Guidelines recommend gene-expression profiling (GEP) tests to identify early-stage breast cancer patients who may benefit from chemotherapy. However, variation exists in oncologists' use of GEP. We explored medical oncologists' views of GEP tests and factors impacting its use in clinical practice.
We used a qualitative design, comprising telephone interviews with medical oncologists (n = 14; 10 academic, 4 in the community) recruited through oncology clinics, professional advertisements, and referrals. Interviews were analyzed for anticipated and emergent themes using the constant comparative method including searches for disconfirming evidence.

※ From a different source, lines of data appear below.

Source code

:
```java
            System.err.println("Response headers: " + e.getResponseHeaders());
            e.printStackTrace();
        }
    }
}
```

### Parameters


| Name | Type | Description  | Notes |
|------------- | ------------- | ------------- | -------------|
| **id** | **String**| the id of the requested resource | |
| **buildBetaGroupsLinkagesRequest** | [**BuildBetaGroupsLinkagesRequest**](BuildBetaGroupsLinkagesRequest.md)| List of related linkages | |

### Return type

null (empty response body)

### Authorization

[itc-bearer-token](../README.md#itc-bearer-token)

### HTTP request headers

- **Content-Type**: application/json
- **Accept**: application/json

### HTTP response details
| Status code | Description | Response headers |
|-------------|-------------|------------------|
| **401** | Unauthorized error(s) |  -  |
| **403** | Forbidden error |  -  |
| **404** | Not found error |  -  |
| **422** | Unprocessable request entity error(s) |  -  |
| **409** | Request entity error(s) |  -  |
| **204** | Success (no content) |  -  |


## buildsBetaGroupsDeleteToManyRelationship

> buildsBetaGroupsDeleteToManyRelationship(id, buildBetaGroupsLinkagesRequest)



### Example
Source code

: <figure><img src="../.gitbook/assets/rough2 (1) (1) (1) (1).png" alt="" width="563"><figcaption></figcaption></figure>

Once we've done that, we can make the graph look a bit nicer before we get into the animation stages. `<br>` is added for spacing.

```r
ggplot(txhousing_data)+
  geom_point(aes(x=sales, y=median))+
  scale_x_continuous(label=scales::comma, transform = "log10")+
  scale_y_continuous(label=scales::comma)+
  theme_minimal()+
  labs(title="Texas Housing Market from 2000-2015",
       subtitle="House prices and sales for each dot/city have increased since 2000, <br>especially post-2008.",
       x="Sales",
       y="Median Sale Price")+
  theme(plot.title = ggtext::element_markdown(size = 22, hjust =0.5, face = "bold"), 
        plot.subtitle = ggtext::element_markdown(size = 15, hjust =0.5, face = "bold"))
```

Some oncologists considered GEP to be a tool that enhanced confidence in their established approach to risk assessments, whereas others described it as "critical" to resolving their uncertainty about whether to recommend chemotherapy. Some community oncologists also valued the test in interpreting what they considered variable practice and accuracy across pathology reports and testing facilities. However, concerns were also raised about GEP's cost, overuse, inappropriate use, and over-reliance on the results within the medical community. In addition, although many oncologists said it was simple to explain the test to patients, paradoxically, they remained uncertain about patients' understanding of the test results and their treatment implications.
Oncologists valued the test as a treatment-decision support tool despite their concerns about its cost, over-reliance, overuse, and inappropriate use by other oncologists, as well as patients' limited understanding of GEP. The results identify a need for decision aids to support patients' understanding and clinical practice guidelines to facilitate standardized use of the test.